- **Extracted material**
__________________________________________________
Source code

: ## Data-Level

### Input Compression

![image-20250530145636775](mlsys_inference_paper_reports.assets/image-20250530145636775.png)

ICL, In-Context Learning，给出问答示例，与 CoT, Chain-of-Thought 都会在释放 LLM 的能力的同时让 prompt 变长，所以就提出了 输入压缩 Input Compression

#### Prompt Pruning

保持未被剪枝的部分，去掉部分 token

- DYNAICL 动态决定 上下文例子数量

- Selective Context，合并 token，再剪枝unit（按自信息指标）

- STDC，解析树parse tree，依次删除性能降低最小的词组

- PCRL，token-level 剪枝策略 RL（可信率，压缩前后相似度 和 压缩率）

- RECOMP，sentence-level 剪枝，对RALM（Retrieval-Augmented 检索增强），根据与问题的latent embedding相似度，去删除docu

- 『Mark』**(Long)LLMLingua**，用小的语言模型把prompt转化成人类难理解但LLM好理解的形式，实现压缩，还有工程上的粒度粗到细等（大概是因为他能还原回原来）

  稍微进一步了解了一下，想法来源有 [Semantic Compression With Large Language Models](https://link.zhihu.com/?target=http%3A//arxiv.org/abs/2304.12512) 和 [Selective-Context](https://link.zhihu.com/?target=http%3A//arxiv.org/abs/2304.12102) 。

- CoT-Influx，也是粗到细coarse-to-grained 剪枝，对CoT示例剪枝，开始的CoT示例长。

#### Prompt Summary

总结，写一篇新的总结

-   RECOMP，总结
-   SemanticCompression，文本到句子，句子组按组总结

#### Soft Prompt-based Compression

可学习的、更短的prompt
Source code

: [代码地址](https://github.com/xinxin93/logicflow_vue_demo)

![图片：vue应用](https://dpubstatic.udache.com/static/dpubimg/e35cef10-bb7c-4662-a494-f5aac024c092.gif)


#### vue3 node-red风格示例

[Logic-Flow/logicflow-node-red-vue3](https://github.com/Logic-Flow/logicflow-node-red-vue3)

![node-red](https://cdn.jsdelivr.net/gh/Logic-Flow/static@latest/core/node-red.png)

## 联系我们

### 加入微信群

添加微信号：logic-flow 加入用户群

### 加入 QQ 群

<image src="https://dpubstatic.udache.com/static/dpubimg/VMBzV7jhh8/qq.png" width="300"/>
__________________________________________________
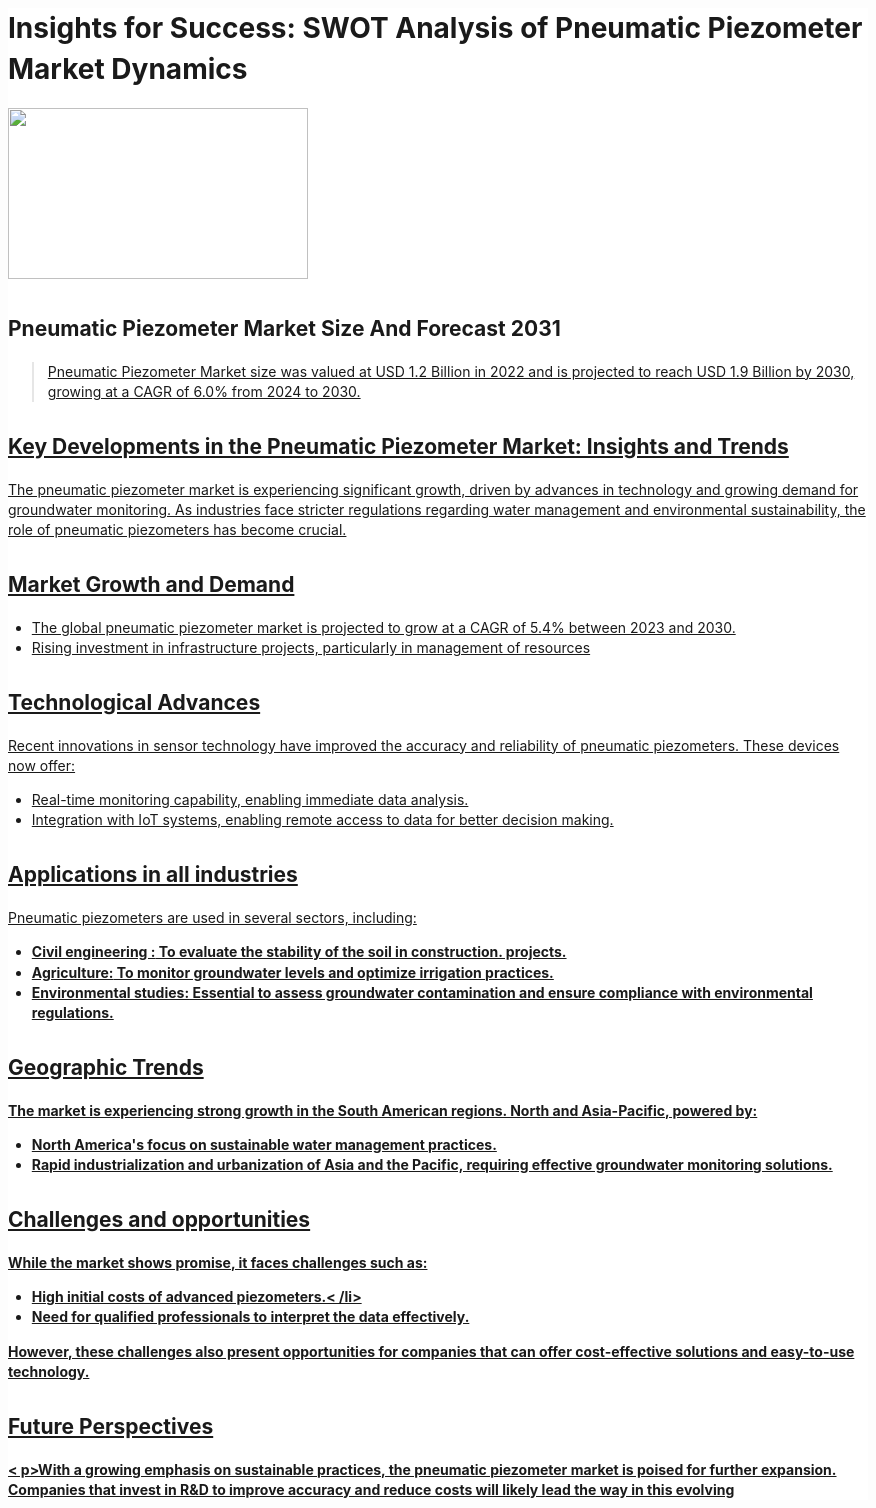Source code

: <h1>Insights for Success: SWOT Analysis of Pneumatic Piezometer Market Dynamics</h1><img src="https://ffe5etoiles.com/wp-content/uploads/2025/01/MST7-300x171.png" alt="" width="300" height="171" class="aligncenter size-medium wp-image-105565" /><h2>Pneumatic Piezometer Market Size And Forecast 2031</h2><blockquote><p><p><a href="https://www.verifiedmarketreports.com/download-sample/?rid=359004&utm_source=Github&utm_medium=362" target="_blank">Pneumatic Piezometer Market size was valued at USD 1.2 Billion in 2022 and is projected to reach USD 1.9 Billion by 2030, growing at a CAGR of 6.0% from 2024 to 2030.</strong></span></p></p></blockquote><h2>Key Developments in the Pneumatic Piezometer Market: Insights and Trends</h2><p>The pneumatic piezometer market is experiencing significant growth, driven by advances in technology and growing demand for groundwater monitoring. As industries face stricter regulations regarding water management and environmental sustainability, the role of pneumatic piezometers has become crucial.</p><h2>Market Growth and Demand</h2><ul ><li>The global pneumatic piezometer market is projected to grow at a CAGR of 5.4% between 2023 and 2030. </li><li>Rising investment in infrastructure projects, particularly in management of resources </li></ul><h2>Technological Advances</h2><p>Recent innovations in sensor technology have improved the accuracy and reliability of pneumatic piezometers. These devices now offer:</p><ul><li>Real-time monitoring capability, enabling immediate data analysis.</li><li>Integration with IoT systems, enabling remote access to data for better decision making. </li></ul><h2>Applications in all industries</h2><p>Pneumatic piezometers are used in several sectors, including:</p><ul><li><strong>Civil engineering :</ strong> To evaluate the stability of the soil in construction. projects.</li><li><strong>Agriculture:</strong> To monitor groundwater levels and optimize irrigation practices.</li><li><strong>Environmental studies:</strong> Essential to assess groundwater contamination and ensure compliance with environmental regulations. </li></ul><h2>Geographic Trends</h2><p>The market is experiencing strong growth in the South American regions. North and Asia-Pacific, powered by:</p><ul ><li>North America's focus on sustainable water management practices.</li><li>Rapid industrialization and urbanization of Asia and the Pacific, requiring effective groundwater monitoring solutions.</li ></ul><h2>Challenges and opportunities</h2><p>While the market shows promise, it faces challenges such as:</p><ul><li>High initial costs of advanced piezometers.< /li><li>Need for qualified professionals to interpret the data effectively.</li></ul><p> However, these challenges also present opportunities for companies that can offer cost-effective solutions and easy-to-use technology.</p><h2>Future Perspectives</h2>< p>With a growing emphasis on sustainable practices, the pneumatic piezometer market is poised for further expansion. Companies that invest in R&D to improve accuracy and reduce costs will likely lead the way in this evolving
__________________________________________________
- **Instructions for the task**
Each line of the data that includes "Selective" should be copied.

- **Response**
- Selective Context，合并 token，再剪枝unit（按自信息指标）
  稍微进一步了解了一下，想法来源有 [Semantic Compression With Large Language Models](https://link.zhihu.com/?target=http%3A//arxiv.org/abs/2304.12512) 和 [Selective-Context](https://link.zhihu.com/?target=http%3A//arxiv.org/abs/2304.12102) 。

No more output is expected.